Need to look to zenpower3 probably… Not really want to install dkms…

so you can test

  • amd-pstate=passive
  • amd-pstate=active
  • amd-pstate=guided

check with :
cpupower frequency-info and
sudo turbostats

in my case ( desktop + 5600x ) i use
“iommu=pt amd-pstate=passive nowatchdog processor.max_cstate=5 systemd.unified_cgroup_hierarchy=true scsi_mod.use_blk_mq=1”

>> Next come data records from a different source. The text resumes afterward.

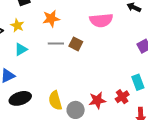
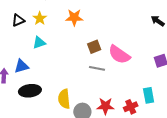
pink semicircle: (101, 20) -> (119, 55), moved, turned 30
gray line: (56, 43) -> (97, 68), moved
brown square: (76, 44) -> (94, 47), turned 32

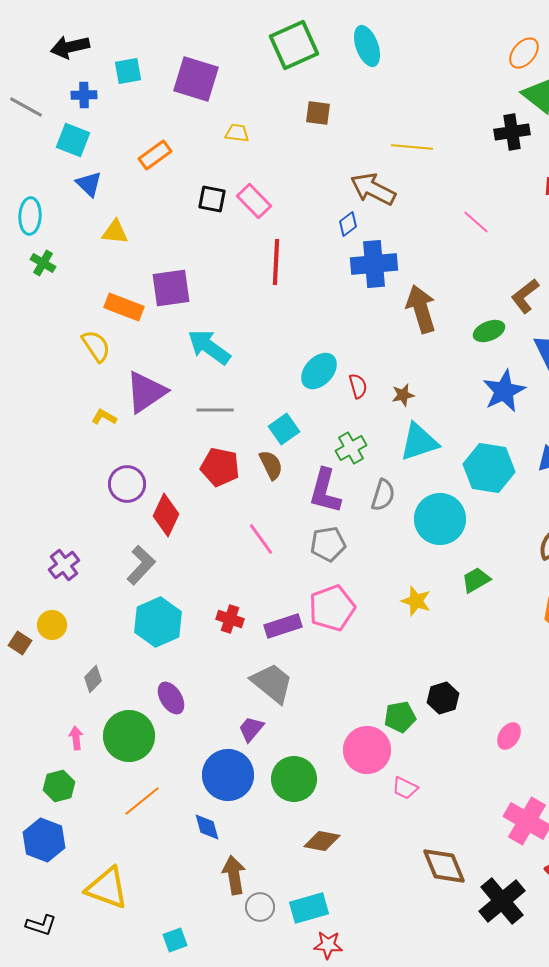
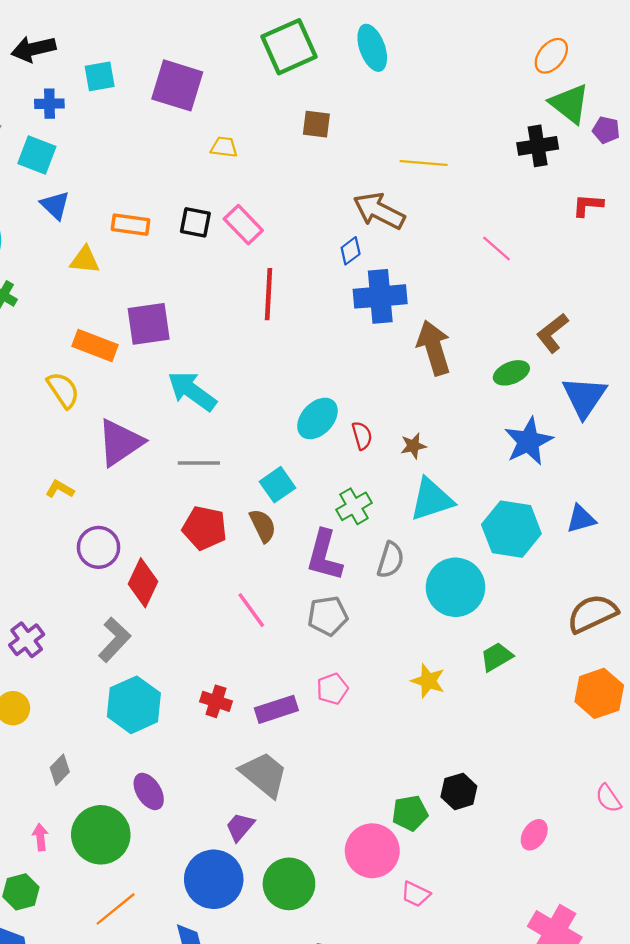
orange rectangle: (155, 155) -> (130, 225), moved, turned 44
yellow L-shape: (104, 417) -> (60, 489), moved
pink pentagon: (332, 608) -> (332, 689), size x0.6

which drivers videos are you using ?

Ok. I installed zenpower3, and this is what I found.
On default “performance” preference I got constant 1.46V on CPU and integrated GPU.
This is BAD.

$ sensors
hp-isa-0000
Adapter: ISA adapter
fan1:           0 RPM
fan2:           0 RPM

nvme-pci-0500
Adapter: PCI adapter
Composite:    +37.9°C  (low  = -273.1°C, high = +80.8°C)
                       (crit = +81.8°C)
Sensor 1:     +37.9°C  (low  = -273.1°C, high = +65261.8°C)
Sensor 2:     +34.9°C  (low  = -273.1°C, high = +65261.8°C)

BAT0-acpi-0
Adapter: ACPI interface
in0:          16.81 V  

zenpower-pci-00c3
Adapter: PCI adapter
SVI2_Core:     1.46 V  
SVI2_SoC:    950.00 mV 
Tdie:         +41.6°C  (high = +95.0°C)
Tctl:         +41.6°C  
SVI2_P_Core:   9.64 W  
SVI2_P_SoC:    3.63 W  
SVI2_C_Core:   7.25 A  
SVI2_C_SoC:    3.83 A  

amdgpu-pci-0600
Adapter: PCI adapter
vddgfx:        1.46 V  
vddnb:       949.00 mV 
edge:         +41.0°C  
PPT:           8.00 W  

acpitz-acpi-0
Adapter: ACPI interface
temp1:        +41.0°C  (crit = +255.0°C)

On “balance_performance” I got dynamic voltage scaling and around 1V on CPU and GPU in idle state.

$ sensors
hp-isa-0000
Adapter: ISA adapter
fan1:           0 RPM
fan2:           0 RPM

nvme-pci-0500
Adapter: PCI adapter
Composite:    +36.9°C  (low  = -273.1°C, high = +80.8°C)
                       (crit = +81.8°C)
Sensor 1:     +36.9°C  (low  = -273.1°C, high = +65261.8°C)
Sensor 2:     +34.9°C  (low  = -273.1°C, high = +65261.8°C)

BAT0-acpi-0
Adapter: ACPI interface
in0:          16.81 V  

zenpower-pci-00c3
Adapter: PCI adapter
SVI2_Core:   1000.00 mV 
SVI2_SoC:    950.00 mV 
Tdie:         +43.1°C  (high = +95.0°C)
Tctl:         +43.1°C  
SVI2_P_Core:   3.27 W  
SVI2_P_SoC:    1.96 W  
SVI2_C_Core:   3.29 A  
SVI2_C_SoC:    2.06 A  

amdgpu-pci-0600
Adapter: PCI adapter
vddgfx:      999.00 mV 
vddnb:       949.00 mV 
edge:         +40.0°C  
PPT:           4.00 W  

acpitz-acpi-0
Adapter: ACPI interface
temp1:        +43.0°C  (crit = +255.0°C)

Also. No random shutdowns till this moment!